Find each line below that contains the word "name" and copy those lines out in full.

======== Exercise data

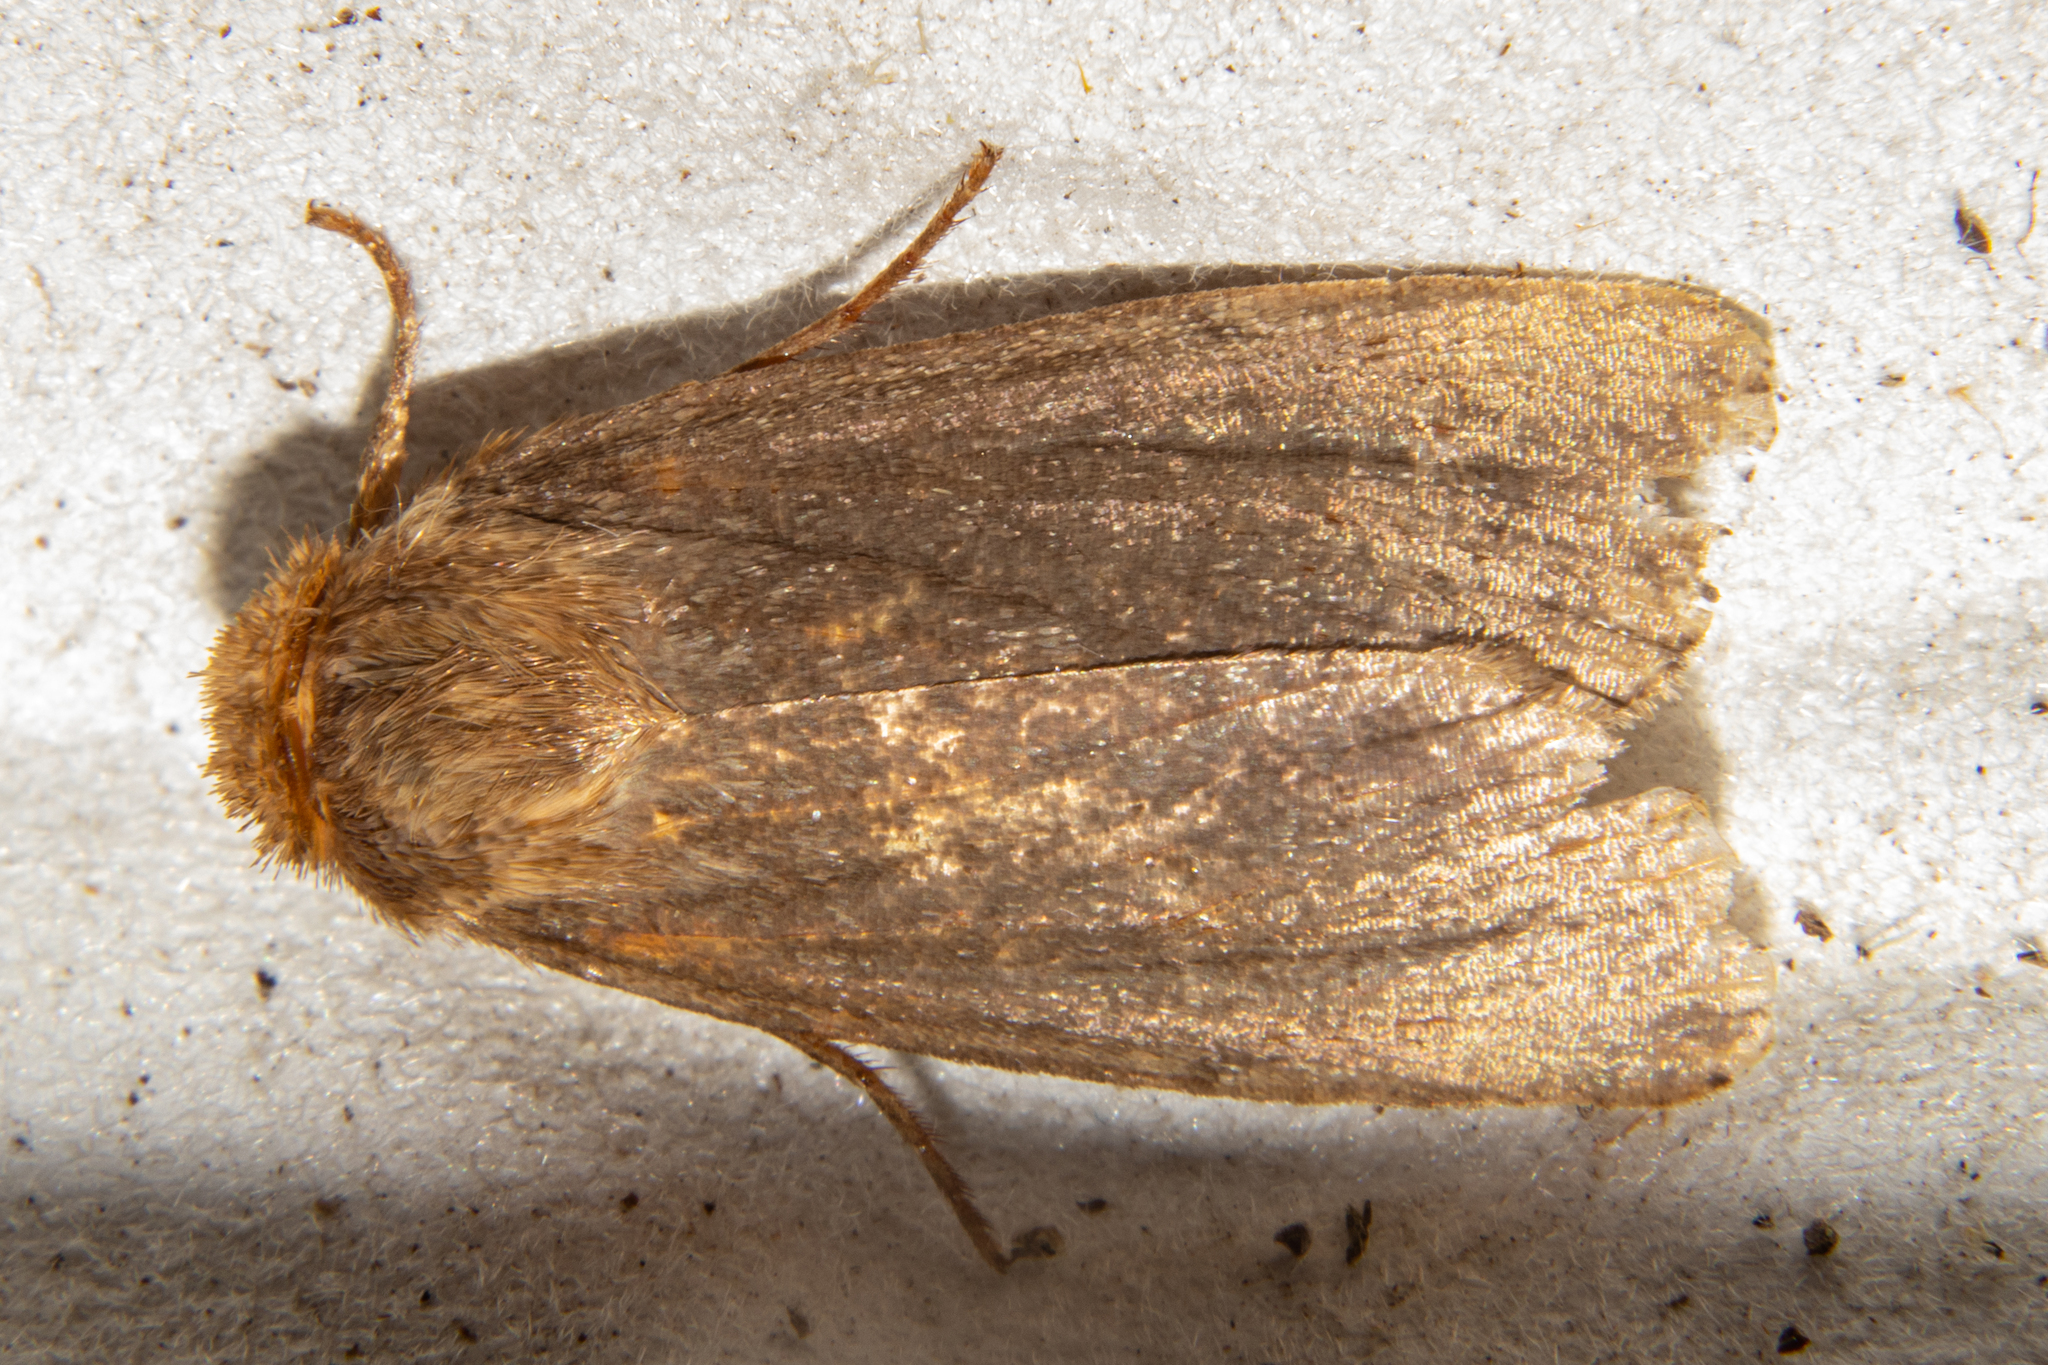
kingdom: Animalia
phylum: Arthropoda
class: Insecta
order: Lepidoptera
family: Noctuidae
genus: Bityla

================
======== Exercise data

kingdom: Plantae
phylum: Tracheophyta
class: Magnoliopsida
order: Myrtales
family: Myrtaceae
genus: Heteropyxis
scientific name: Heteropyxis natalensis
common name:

================
======== Exercise data

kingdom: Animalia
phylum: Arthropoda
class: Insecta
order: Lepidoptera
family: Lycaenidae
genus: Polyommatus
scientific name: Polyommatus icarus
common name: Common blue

================

▸ **Solution for this task**
scientific name: Heteropyxis natalensis
common name:
scientific name: Polyommatus icarus
common name: Common blue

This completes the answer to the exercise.